Population (2024-12-31)
- • Total: 953
- • Density: 65.4/km^{2} (169/sq mi)
- Time zone: UTC+01:00 (CET)
- • Summer (DST): UTC+02:00 (CEST)
- Postal codes: 27419
- Dialling codes: 04282
- Vehicle registration: ROW
- Website: www.klein-meckelsen.de

= Klein Meckelsen =

Klein Meckelsen is a municipality in the district of Rotenburg, in Lower Saxony, Germany.

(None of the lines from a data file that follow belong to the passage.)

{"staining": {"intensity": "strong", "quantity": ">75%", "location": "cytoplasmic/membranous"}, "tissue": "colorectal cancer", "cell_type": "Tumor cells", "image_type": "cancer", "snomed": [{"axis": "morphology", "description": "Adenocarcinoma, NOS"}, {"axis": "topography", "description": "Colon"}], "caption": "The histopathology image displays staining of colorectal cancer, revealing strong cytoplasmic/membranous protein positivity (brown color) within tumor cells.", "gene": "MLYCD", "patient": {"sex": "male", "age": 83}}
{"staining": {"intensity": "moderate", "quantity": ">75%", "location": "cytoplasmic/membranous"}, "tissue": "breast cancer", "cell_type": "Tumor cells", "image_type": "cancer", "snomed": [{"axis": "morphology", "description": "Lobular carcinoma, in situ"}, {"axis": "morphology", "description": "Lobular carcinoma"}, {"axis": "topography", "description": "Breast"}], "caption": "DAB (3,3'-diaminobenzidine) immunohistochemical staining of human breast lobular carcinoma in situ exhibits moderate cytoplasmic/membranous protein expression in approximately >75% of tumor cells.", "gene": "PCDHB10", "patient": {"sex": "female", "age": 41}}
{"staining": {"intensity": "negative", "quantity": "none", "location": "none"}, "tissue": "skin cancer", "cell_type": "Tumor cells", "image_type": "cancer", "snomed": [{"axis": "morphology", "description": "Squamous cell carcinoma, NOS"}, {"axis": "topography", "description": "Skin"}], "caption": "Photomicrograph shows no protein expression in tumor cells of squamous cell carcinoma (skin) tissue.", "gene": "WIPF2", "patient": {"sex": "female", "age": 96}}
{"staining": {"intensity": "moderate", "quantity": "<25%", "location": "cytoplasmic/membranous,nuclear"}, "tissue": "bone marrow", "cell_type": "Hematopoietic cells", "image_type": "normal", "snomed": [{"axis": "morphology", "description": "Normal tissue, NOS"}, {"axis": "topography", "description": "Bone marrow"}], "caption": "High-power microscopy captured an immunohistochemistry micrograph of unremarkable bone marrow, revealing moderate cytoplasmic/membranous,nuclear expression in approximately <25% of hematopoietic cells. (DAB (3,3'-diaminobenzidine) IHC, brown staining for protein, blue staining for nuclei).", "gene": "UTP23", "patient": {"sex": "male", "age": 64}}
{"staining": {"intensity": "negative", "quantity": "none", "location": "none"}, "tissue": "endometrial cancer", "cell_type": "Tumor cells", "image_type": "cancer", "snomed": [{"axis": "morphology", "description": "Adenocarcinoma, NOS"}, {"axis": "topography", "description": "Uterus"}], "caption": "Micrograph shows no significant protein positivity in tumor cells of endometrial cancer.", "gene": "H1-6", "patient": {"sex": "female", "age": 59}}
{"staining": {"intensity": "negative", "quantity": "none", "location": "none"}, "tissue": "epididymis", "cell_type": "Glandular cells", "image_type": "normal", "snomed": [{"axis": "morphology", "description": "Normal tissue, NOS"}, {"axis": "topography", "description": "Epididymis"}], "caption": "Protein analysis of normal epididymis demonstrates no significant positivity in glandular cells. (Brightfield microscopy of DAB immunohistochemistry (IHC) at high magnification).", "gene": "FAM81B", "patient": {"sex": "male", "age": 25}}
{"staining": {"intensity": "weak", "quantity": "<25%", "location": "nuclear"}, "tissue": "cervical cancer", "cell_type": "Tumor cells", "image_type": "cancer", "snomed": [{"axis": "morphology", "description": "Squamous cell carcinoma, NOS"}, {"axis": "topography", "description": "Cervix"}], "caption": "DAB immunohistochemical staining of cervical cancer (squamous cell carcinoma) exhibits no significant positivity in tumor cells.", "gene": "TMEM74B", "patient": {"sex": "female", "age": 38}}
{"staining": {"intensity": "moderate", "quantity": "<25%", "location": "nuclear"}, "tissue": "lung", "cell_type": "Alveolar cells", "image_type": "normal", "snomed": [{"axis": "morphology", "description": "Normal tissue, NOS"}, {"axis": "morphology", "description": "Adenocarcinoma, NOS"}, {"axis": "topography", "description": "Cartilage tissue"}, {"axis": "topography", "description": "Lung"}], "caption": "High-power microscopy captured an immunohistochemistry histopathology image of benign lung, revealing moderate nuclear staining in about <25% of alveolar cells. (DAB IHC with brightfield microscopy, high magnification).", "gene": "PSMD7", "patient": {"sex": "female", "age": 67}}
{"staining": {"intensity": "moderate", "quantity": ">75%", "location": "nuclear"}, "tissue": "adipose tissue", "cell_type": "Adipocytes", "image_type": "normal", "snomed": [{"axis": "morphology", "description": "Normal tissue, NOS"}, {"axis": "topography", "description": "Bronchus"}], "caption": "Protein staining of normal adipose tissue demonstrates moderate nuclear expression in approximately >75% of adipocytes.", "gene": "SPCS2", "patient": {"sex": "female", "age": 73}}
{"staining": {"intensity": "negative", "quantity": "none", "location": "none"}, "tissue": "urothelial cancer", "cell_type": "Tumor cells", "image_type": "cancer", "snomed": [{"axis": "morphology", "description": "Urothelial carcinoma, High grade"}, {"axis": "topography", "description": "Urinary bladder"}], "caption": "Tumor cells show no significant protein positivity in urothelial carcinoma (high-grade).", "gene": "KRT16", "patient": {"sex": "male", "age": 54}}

Klein Meckelsen belonged to the Prince-Archbishopric of Bremen, established in 1180. In 1648 the Prince-Archbishopric was transformed into the Duchy of Bremen, which was first ruled in personal union by the Swedish Crown – interrupted by a Danish occupation (1712–1715) – and from 1715 on by the Hanoverian Crown. In 1807 the ephemeral Kingdom of Westphalia annexed the Duchy, before France annexed it in 1810. In 1813 the Duchy was restored to the Electorate of Hanover, which – after its upgrade to the Kingdom of Hanover in 1814 – incorporated the Duchy in a real union and the Ducal territory, including Klein Meckelsen, became part of the new Stade Region, established in 1823.